Kieran Shannon, the former Mayo performance coach who now lives in Clare, wrote in his column in The Irish Examiner at the weekend that last Sunday was “probably their biggest match in 20 years” and they were, therefore, never going to give up the ghost without a fight. The same article by Shannon cited a Clare player who colourfully declared that he’d “drink p*** off a nettle for Colm Collins!” and it was clear that the Claremen were fighting hard for their manager, fans, and Division 1 status in the second half.
Eoin Cleary, David Tubridy, and Darren O’Neill all caused Mayo plenty of bother in that second half. O’Neill reminds me of his namesake, Seamus O’Neill, who used to play for Roscommon. Maybe it’s the colours or the fact that they’re both mountains of men who look contemptuously and belligerently at smaller men who dare tackle them. When stationed on the edge of Mayo’s square, Darren O’Neill caused a lot of damage in aerial assaults, reminiscent of prime Donaghy, as Clare pilfered two second-half goals.
This may sound crazy, but, in my opinion, the player who had the biggest impact on the second-half was Mayo’s Cillian O’Connor, even though he wasn’t on the field. Mayo are a different team without O’Connor, Mayo’s tempo-setter. He is indispensable and, unequivocally, Mayo’s most important player. Not only did Mayo’s attacking play become a bit shapeless and ragged once O’Connor left the fold, but the team’s intensity and pressure game also dropped. Apart from his unbelievable scoring feats in his 100 caps, O’Connor is a ferocious tackler. When Donie Buckley was coach, we used to do tackling drills in our playing-lines, so, as corner-forwards, I was often paired with Cillian. You wouldn’t believe how strong a guy he is or how aggressively he tackles. O’Connor, at full-forward, sets the whole tone for Mayo’s heavy metal football. He also orchestrates Mayo’s raids on opposition kick-outs. How often have we seen him with hands in air, shuffling from side-to-side to close off space, while staring down the goalkeeper, who has just placed the ball on the kicking tee?

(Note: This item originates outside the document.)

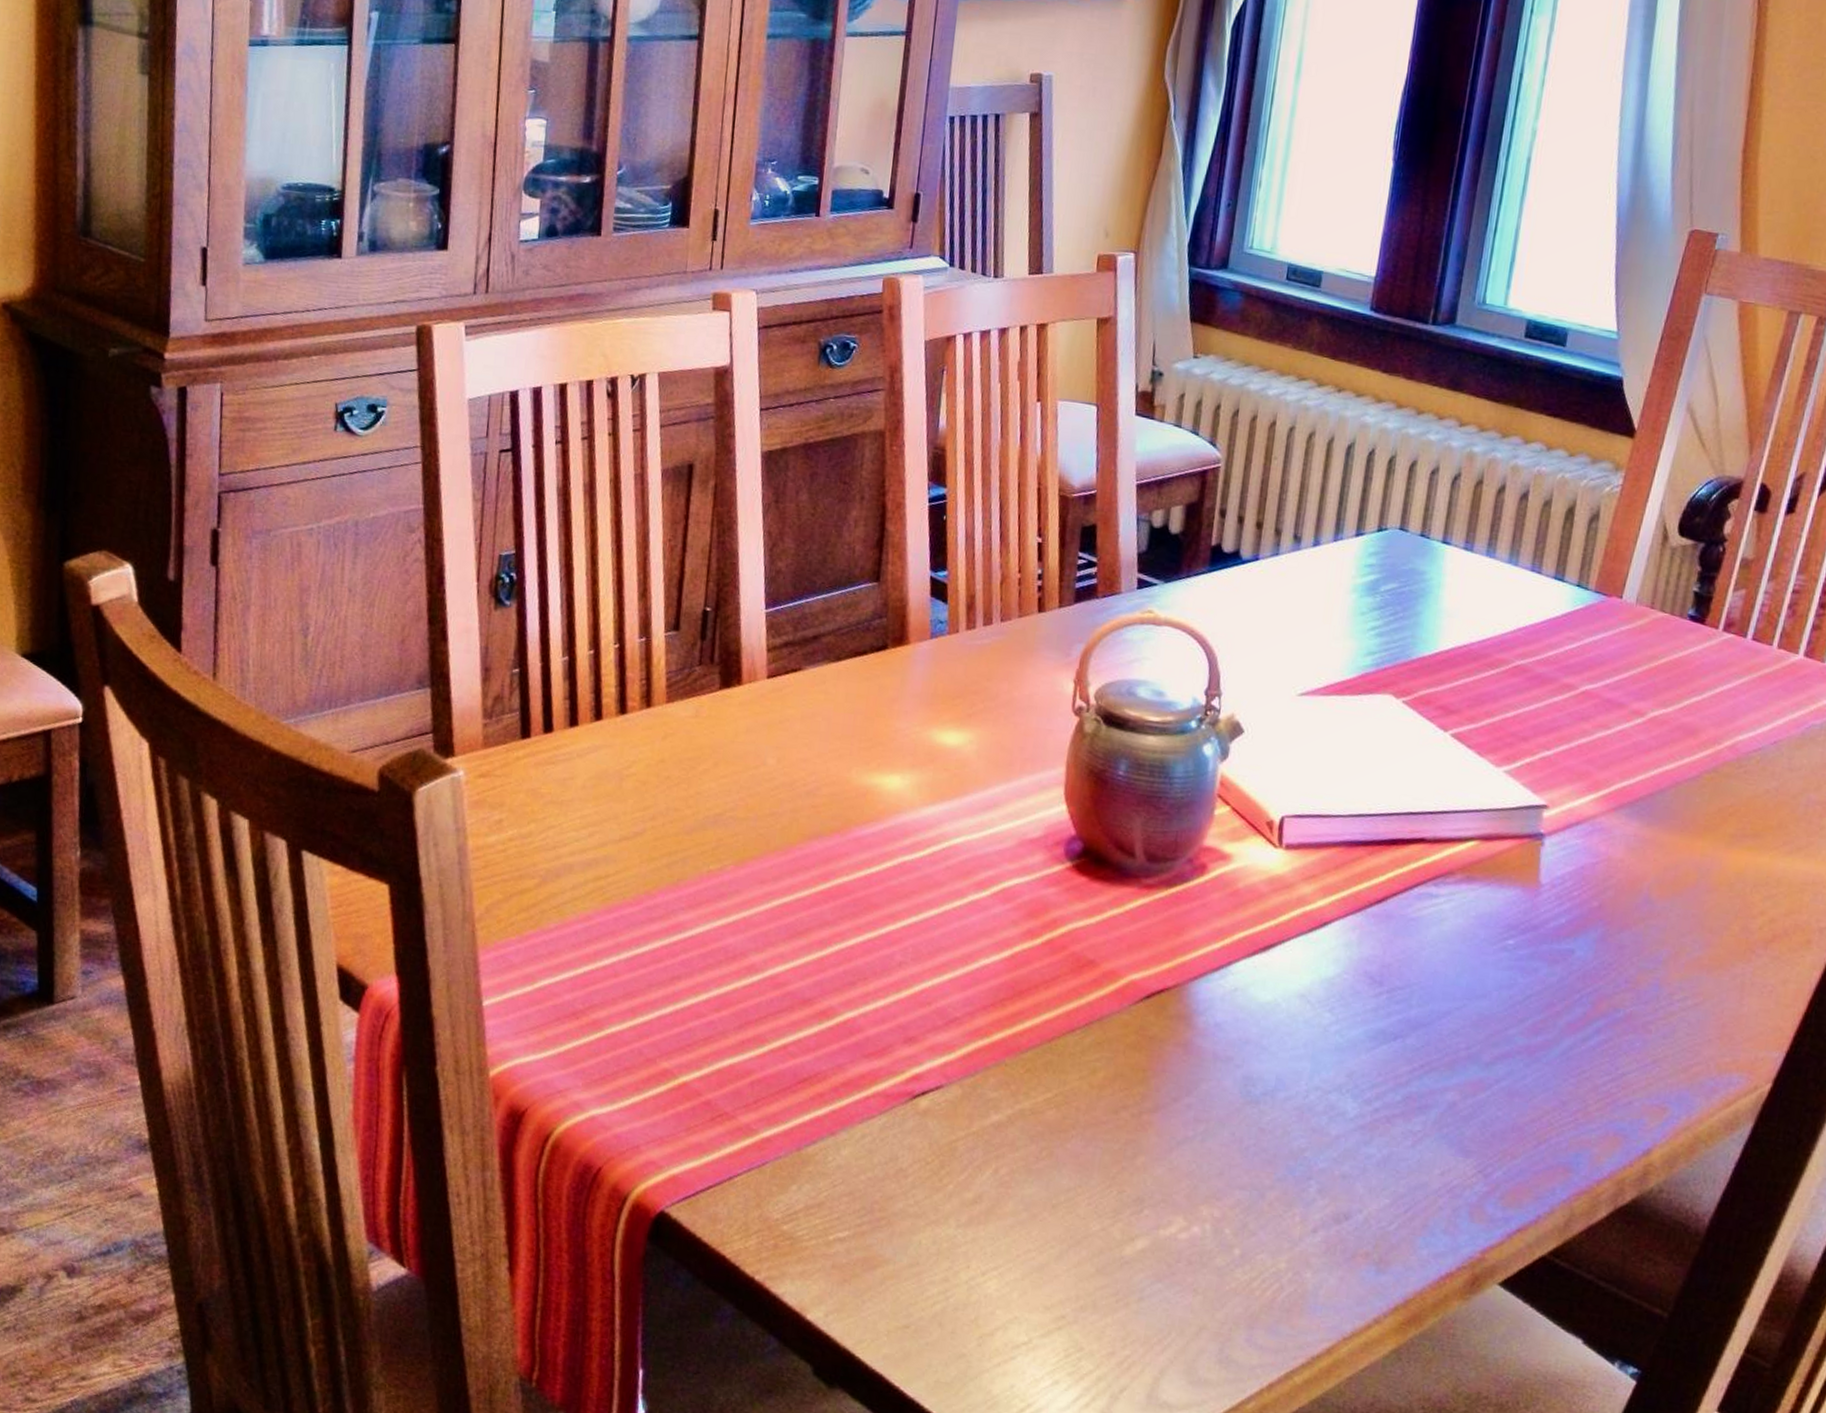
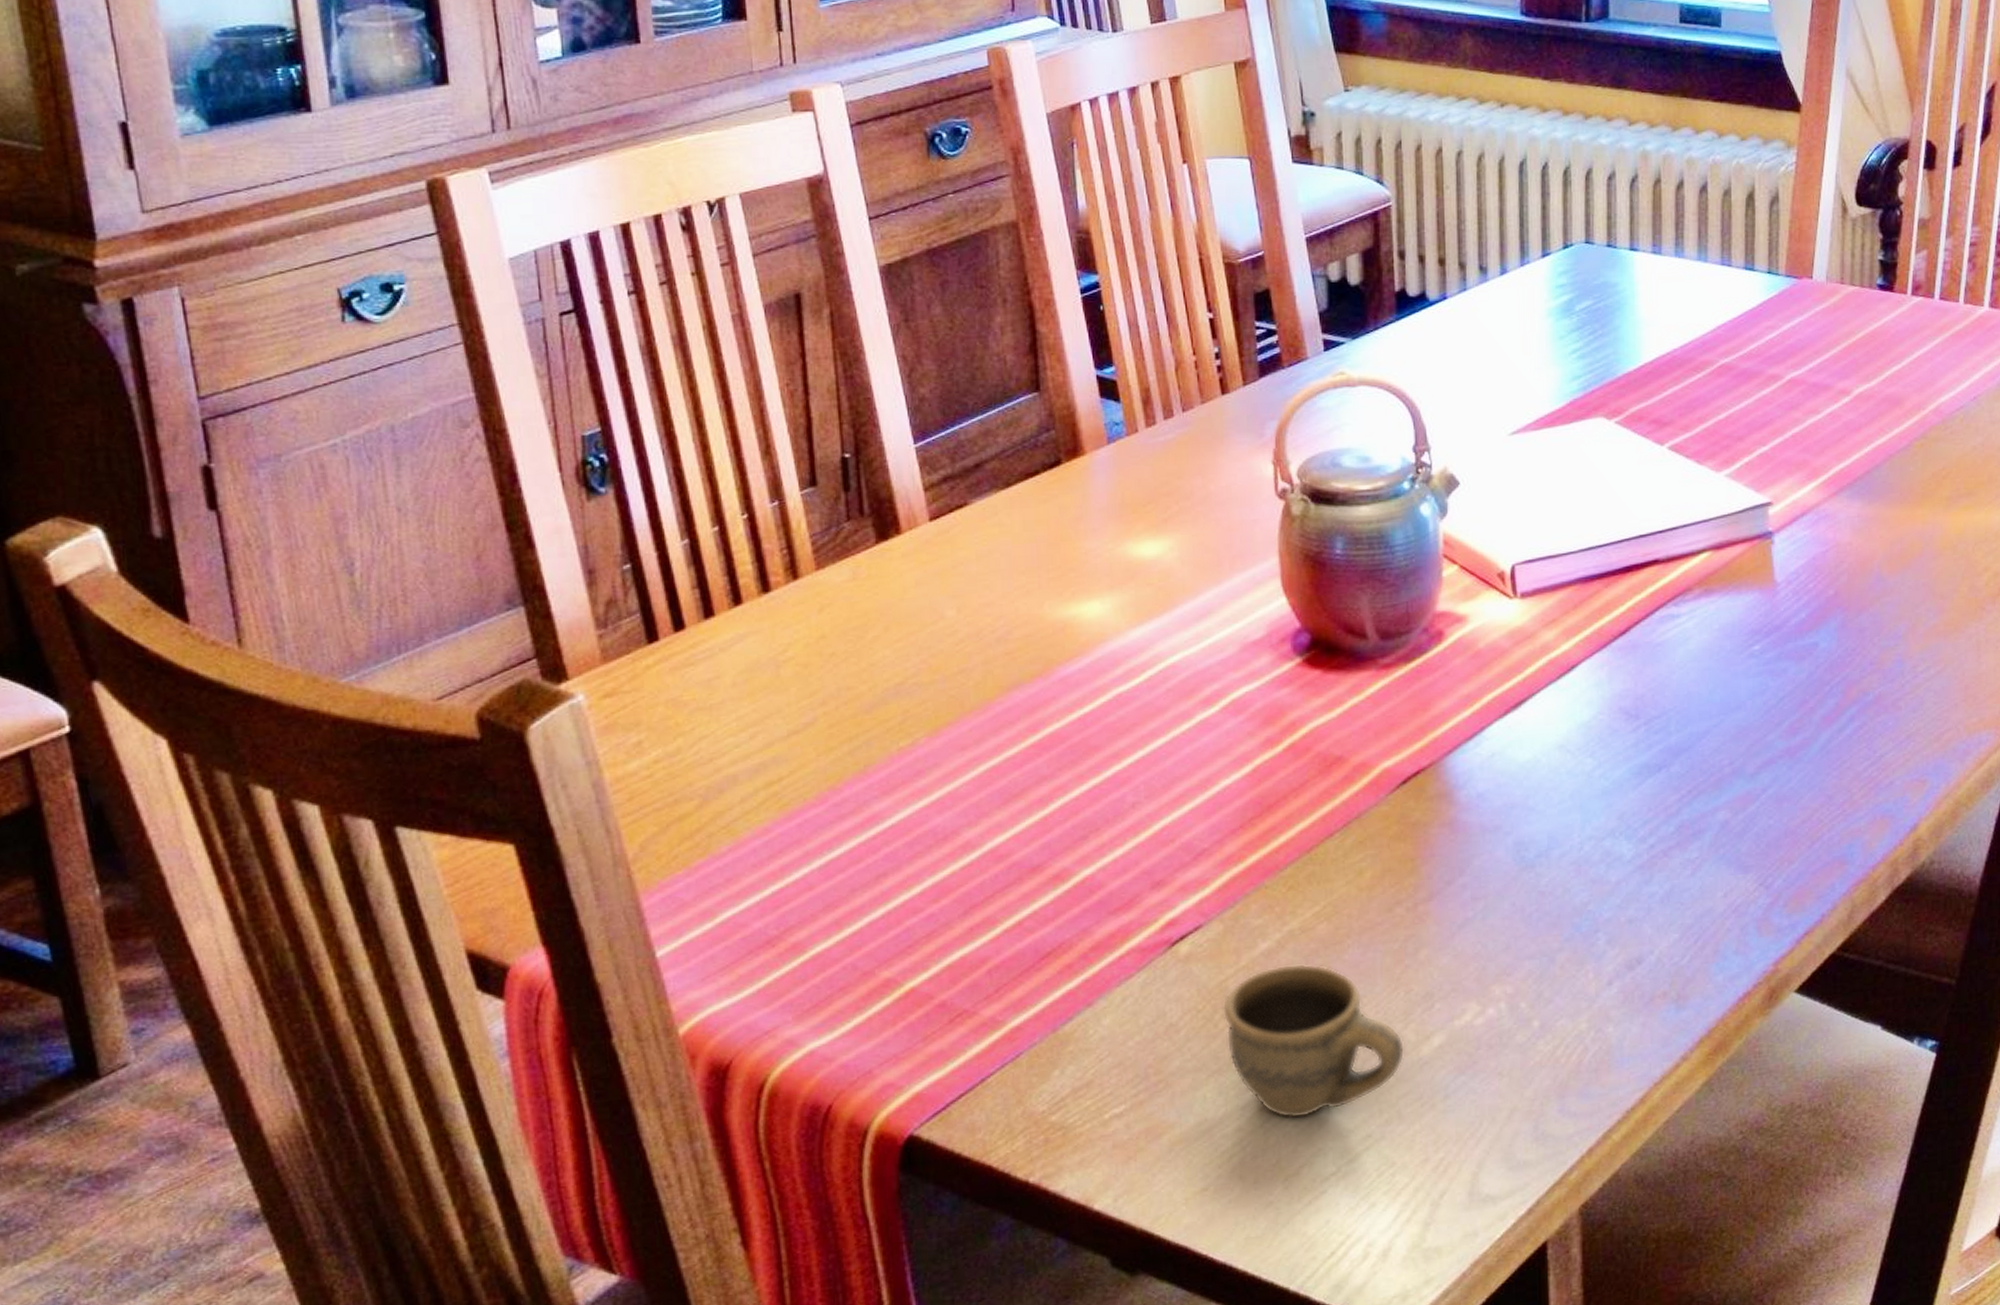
cup: none [947,1139,1110,1285] -> present [1222,963,1405,1119]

News that Cillian faces a prolonged spell on the sidelines as a result of an Achilles injury picked up just before half-time is a hammer blow to Mayo going forward.
As Mayo’s press dropped and became uncoordinated, gaps began to open at the back as Clare ran up a big score. After the Meath game a few weeks ago, I flagged my worry at Mayo’s concession of large tallies. Last Sunday won’t do much to allay that fear and when you see how awesome Kerry’s forwards are moving, it is something that Mayo need to tighten up on, as bigger challenges present themselves in the coming months. I do think, however, that summer football, good pitches, and perhaps lower fitness levels are contributing to high scoring totals in all matches.
As is to be expected, players are not quite at peak condition yet, so there are many more scoring opportunities opening up in the last quarters of games, as defenders are out on their feet. Cork conceded 25 points when disposing of Westmeath in the Division 2 relegation playoff and there were generally high-scoring games in the dry, tropical conditions nationwide. We definitely need to give some praise to the players, too; Mayo hit their first wide in the 32nd minute on Sunday and had 13 different scorers. Clare had eight. Credit where it’s due, as players’ practice levels and ball skills are higher than they’ve ever been.
In this league campaign, Mayo have rivalled Kerry as the most entertaining team to watch in the land. Let’s hope we can continue to produce swashbuckling football in the weeks ahead but there’s no getting away from one thing – Cillian O’Connor’s loss to this Mayo team is simply immeasurable.